C’est toujours un plaisir d’intervenir après notre collègue Cardoux…
J’imagine quand même qu’il n’y a pas, dans cet hémicycle, un seul sénateur ou une seule sénatrice qui pense que l’objet du projet de loi se limite à baisser de 1 % la consommation d’hydrocarbures en 2040 ? Tout le monde a bien compris que, par ce texte, nous cherchons à renforcer la position de la France dans les négociations européennes en vue de diminuer la consommation du charbon en Pologne et en Allemagne. Nous ne pouvons pas demander aux Polonais de rapidement baisser leur consommation de charbon et continuer de notre côté l’exploitation des hydrocarbures, alors que le charbon constitue pour eux un socle économique très important et que les hydrocarbures, pour l’économie française, c’est epsilon !
Nous parlons donc bien, ce me semble, de notre responsabilité collective, en tant que parlementaires : mettre la France en position de force pour participer aux négociations à venir, au moment où la COP23 vient de s’ouvrir, et faire en sorte que l’Europe – je ne parle même pas du reste du monde – puisse réduire ses émissions de gaz à effet de serre dans les prochaines années. Je le répète, nous n’obtiendrons pas des Polonais, des Allemands et d’autres qu’ils fassent un effort considérable si nous n’en faisons pas un petit. Pour l’économie française, en effet, ce que nous voulons représente un tout petit effort.

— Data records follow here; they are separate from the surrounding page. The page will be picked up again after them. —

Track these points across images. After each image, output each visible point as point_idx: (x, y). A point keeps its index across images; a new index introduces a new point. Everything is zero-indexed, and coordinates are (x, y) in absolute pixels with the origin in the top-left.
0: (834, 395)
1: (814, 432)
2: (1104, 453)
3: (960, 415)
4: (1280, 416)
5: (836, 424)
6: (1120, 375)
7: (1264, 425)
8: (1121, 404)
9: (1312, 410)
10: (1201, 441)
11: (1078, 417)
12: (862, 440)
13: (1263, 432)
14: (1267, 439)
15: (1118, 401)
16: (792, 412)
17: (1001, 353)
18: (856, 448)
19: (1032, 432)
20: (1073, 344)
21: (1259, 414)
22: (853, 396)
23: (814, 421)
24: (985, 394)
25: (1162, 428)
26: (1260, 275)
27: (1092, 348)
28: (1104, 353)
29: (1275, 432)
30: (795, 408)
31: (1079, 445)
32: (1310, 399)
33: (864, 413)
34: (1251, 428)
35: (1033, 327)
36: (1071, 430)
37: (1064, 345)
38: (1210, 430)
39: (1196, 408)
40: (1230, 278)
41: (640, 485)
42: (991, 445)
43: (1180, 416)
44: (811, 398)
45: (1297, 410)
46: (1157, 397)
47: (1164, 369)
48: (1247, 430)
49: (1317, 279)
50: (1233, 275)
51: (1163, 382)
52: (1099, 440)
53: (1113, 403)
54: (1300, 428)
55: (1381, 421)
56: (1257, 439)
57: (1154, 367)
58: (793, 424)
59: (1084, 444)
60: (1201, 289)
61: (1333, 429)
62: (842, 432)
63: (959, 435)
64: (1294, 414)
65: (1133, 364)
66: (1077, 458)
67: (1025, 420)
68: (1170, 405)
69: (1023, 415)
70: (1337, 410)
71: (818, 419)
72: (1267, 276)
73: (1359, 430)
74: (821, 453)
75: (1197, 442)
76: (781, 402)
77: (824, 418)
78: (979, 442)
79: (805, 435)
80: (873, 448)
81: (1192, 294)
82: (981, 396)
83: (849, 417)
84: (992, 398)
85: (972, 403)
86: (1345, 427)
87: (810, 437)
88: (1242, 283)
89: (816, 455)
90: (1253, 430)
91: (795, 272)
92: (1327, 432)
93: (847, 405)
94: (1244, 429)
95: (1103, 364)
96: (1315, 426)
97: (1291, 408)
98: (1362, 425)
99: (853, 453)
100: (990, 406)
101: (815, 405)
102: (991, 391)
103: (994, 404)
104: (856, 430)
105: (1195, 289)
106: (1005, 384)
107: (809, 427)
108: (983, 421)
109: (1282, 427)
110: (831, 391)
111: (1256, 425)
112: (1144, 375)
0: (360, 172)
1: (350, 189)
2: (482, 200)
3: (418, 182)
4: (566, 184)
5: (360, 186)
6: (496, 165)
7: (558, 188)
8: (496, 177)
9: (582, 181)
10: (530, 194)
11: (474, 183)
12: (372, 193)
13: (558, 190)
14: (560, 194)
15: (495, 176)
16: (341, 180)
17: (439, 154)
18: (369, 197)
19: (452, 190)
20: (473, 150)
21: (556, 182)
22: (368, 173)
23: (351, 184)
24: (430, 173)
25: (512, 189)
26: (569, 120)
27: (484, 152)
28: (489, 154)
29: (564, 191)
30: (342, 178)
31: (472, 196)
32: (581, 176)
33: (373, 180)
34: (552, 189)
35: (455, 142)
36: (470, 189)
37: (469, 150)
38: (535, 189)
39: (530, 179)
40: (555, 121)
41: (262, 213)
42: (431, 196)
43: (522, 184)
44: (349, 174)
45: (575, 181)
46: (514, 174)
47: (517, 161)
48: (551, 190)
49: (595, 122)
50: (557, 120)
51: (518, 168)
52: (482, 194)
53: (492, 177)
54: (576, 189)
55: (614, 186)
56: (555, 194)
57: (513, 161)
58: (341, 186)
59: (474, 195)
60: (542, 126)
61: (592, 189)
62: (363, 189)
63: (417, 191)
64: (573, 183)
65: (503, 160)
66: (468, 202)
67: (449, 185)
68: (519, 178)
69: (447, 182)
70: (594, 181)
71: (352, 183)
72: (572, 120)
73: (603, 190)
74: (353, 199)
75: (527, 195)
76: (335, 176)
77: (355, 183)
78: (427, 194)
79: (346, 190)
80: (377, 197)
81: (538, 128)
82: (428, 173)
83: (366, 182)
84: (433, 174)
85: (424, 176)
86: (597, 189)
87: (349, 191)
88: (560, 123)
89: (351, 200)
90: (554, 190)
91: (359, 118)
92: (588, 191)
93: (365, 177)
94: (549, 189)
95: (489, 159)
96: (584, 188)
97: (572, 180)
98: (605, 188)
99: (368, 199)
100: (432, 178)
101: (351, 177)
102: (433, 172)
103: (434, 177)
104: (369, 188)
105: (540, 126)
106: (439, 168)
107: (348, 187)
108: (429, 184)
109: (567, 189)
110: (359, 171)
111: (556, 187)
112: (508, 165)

Je suis très surpris que certains abordent ce texte par le petit bout de la lorgnette. L’enjeu de notre discussion est bien la position de la France dans les négociations internationales. C’est à l’échelle du monde qu’il faut considérer le problème, et non pas par un prisme localo-localiste.
Néanmoins, ce qu’il y a de redoutable, c’est que certains territoires seront affectés par nos décisions, celui dont je suis l’élu en premier. Il y a une raffinerie, la centrale de Cordemais, dont j’étais hier avec le directeur pour discuter des moyens d’écrire l’histoire d’une centrale à charbon qui ne fonctionnera plus au charbon dans cinq ans… Oui, nous sommes affectés !
La défense de nos territoires respectifs est légitime, bien sûr, mais elle peut conduire à condamner Saint-Martin, par exemple. On peut reconstruire totalement cette île une fois après le passage d’un ouragan, mais pas trois. L’ensemble du tourisme des Antilles, secteur qui emploie des dizaines de milliers de personnes, peut disparaître dans les prochaines années ; certains territoires peuvent être submergés ; le modèle économique de notre agriculture peut ne pas survivre…
Nous devons assumer nos responsabilités et placer la France en position de force dans ces négociations internationales vitales. Ce n’est pas le cas, hélas ! avec la rédaction retenue par la commission, qui crée trop de trous dans la raquette.